● Text under study
»»

After Trump’s victory China is the main strategic pillar for globalisation

.387ZAfter Trump’s victory China is the main strategic pillar for globalisationBy John Ross

Trump’s election as US President means 2016 is ending with a stark public contrast between the positions of China and the US on global trade. The US has its first president proclaiming support for protectionism since World War II, while China states its support for increased international trade and economic globalisation.

December 2016 also marks the first anniversary of China’s major free trade agreements (FTAs) with South Korea and Australia – so far China has signed 14 free trade pacts with 22 countries and regions in Asia, Latin America, Oceania, and Europe. In contrast Trump, far from calling for extending FTAs, has called for revision even of the existing North American Free Trade Agreement – the Trans-Pacific Partnership (TPP) and the Trans-Atlantic Trade and Investors Partnership (TTIP) are different issues as analysed below.

This reality that China is now the largest economy supporting progress towards free trade, while the US moves towards protectionism, is therefore a key event in the world economy. It is consequently crucial to analyse both the fundamental issues involved, that is the most powerful forces driving the process, and the immediate practical consequences for China in pushing for FTAs and to understand the consequences of the contrasting strategic approaches of China and Trump.

««

● Data section
»»

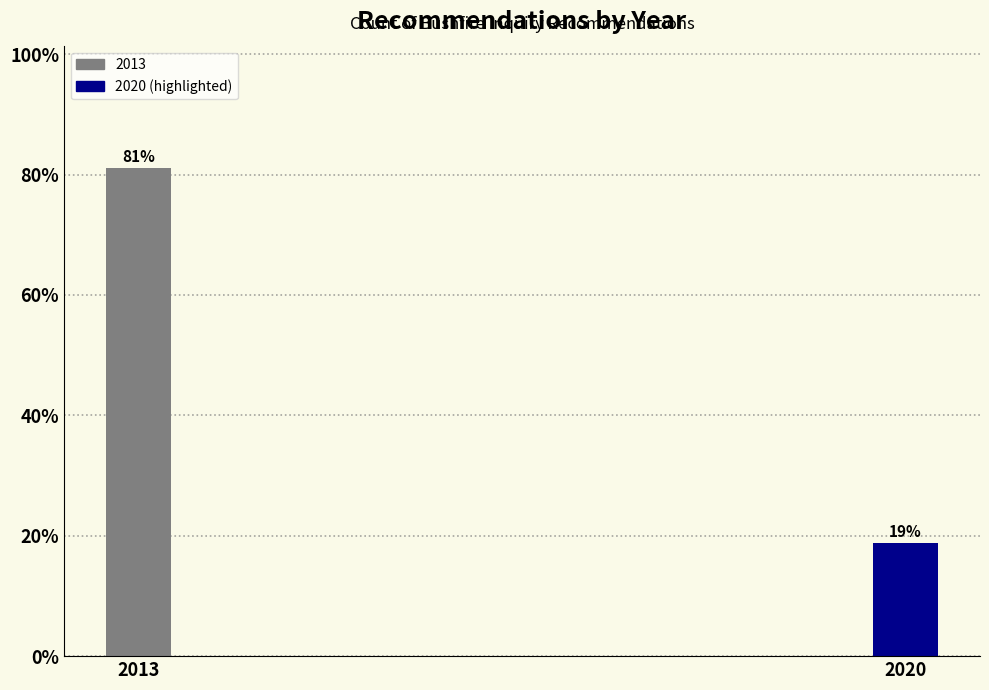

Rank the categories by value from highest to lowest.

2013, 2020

««

● Requirement 1
According to the article on China and global trade, how many free trade pacts has China signed so far?
● Requirement 2
Please carry on the article about China, Trump, and global trade from the point where it stops.
The lines have nothing to do with the article on China and global trade.

● Answer area 1
China has signed 14 free trade pacts with 22 countries and regions.

● Answer area 2
The importance of trade

First, analysing the most powerful forces in economic development, international trade is one of the clearest issues where economic theory and the facts of economic development completely coincide. Economic theory states that international trade will aid economic development: numerous and repeated factual studies show a positive correlation between the trade openness of an economy and its speed of economic development. Nevertheless, to understand developments in the world economy given the now contrasting policies of China and Trump it is crucial to understand the reasons for the firmly established positive correlation of trade and the rate of economic development in the modern globalised economy.

Trade and division/socialisation of labour

Trade’s importance does not arise from some ‘magic effect’ of crossing national borders. The distance from Shanghai to Beijing and from Shanghai to Osaka is approximately the same, but the importance of trade does not mean that there is some extra benefit from Shanghai’s trade with Japan rather than another part of China.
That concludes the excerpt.